Other notable names and organisations covering conflicts:
Don McCullin is an award-winning British conflict photographer whose tenure at The Sunday Times Magazine from 1966 to 1984 saw him cover the Northern Irish Troubles, the war in Cyprus, Bafria, the Belgian Congo, the Lebanese Civil War, and his images of Cambodia and the Vietnam War are iconic.
During his career he’s seen plenty of danger, and was held up at knifepoint in Beirut, his Nikon camera stopped a bullet from hitting him, and he’s been gassed and wounded by a mortar shell.
His work has been exhibited in places like the Imperial War Museum and the Tate Modern, and he received a Knighthood in 2017 for his contributions to war documentation.

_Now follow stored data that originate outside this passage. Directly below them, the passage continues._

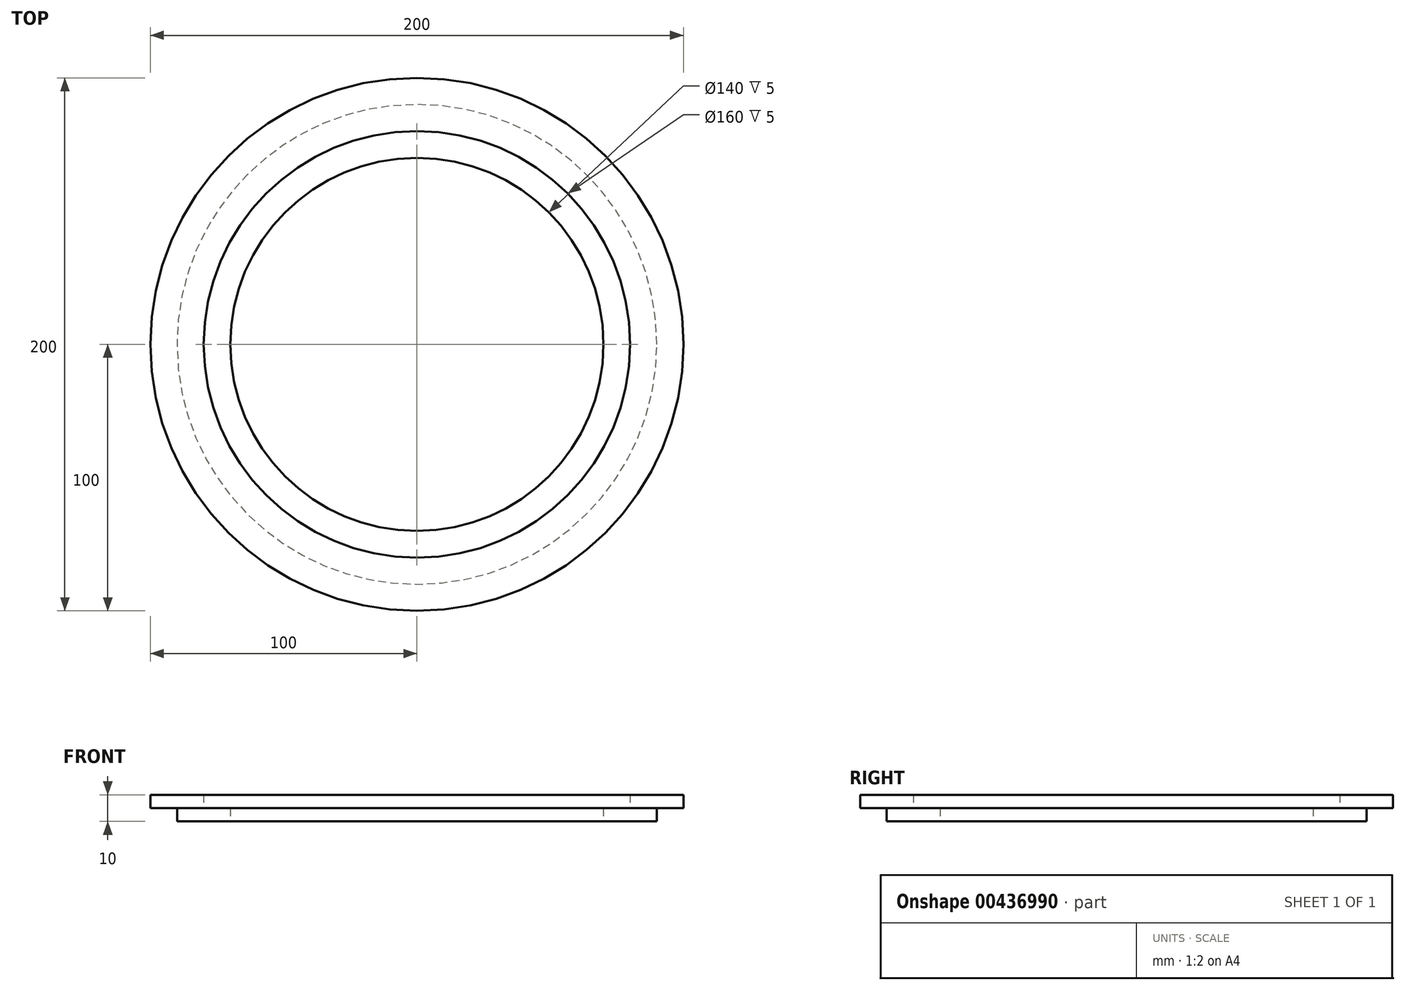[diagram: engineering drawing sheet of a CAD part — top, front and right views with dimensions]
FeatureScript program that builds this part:
annotation { "Feature Type Name" : "Feature", "Feature Type Description" : "" }
export const myFeature = defineFeature(function(context is Context, id is Id, definition is map)
    precondition{}
    {
        {
            var Q0;
            Q0=qCreatedBy(makeId("Front.planeOp"),FACE);
            var sketch = newSketch(context, id + "F0", { "sketchPlane" : qUnion([Q0])});
            skLineSegment(sketch, "E0", {"start": v(70, 0) * mm, "end": v(90, 0) * mm});
            skLineSegment(sketch, "E1", {"start": v(90, 0) * mm, "end": v(90, 5) * mm});
            skLineSegment(sketch, "E2", {"start": v(90, 5) * mm, "end": v(100, 5) * mm});
            skLineSegment(sketch, "E3", {"start": v(100, 5) * mm, "end": v(100, 10) * mm});
            skLineSegment(sketch, "E4", {"start": v(100, 10) * mm, "end": v(80, 10) * mm});
            skLineSegment(sketch, "E5", {"start": v(80, 10) * mm, "end": v(80, 5) * mm});
            skLineSegment(sketch, "E6", {"start": v(80, 5) * mm, "end": v(70, 5) * mm});
            skLineSegment(sketch, "E7", {"start": v(70, 5) * mm, "end": v(70, 0) * mm});
            skLineSegment(sketch, "E8", {"start": v(0, 0) * mm, "end": v(0, 62.26) * mm, "construction": true});
            skSolve(sketch);
        }
        {
            var Q0;
            Q0=makeQuery(id+"F0.imprint","IMPRINT",FACE,{"disambiguationData":[TD([[makeQuery(id+"F0.imprint","IMPRINT",EDGE,{"derivedFrom":sQuery(id+"F0.wireOp",EDGE,"E0")}),1.0]])]});
            var Q1;
            Q1=sQuery(id+"F0.wireOp",EDGE,"E8");
            revolve(context, id + "F1", {"entities" : qUnion([Q0]), "axis" : qUnion([Q1]), "revolveType" : RevolveType.FULL});
        }
    });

Don McCullin 1968 – The Battle for the City of Hue
In the 21st century we live in a world where everyone has a camera in their pocket, which means we no longer have to rely on professional war correspondents and conflict photographers to document the battlefield. Anyone can upload a video or image to the internet, and this has become prevalent during the 21st century in the Arab Spring anti-government protests of 2010-2012, the Israel-Palestine conflict, and the ongoing Russian-Ukrainian war.
There is no opportunity to suppress or censor information in the social media world, and the way we perceive images can change depending on who sent them to us. Studies have shown that people pay attention to an image more if a family or friend sent it as opposed to viewing it through a traditional media platform like a news website.
How War Reporting Has Changed Throughout History
As soon as photography developed, war paintings / art became a thing of the past. Pictures held a greater impact to the public than paint on canvas. In the last two centuries, war photography has captured the attention of the masses. Even now, we are fascinated by the videos and images coming out of the Russia-Ukrainian war. Over time, it’s evolved from photographers delivering a series of pictures after the event, to an immediate upload to the internet.
Pictures of war-torn countries have the power to shape perception, and can force us to act. Whether that means sending troops of our own, or becoming a haven for the refugees fleeing the battlefield, photography of conflict has changed public understanding of war for generations. It also provides an insight to the aftermath of war, and the consequences it has for the people affected.
It is a brutal and harsh reality of humanity.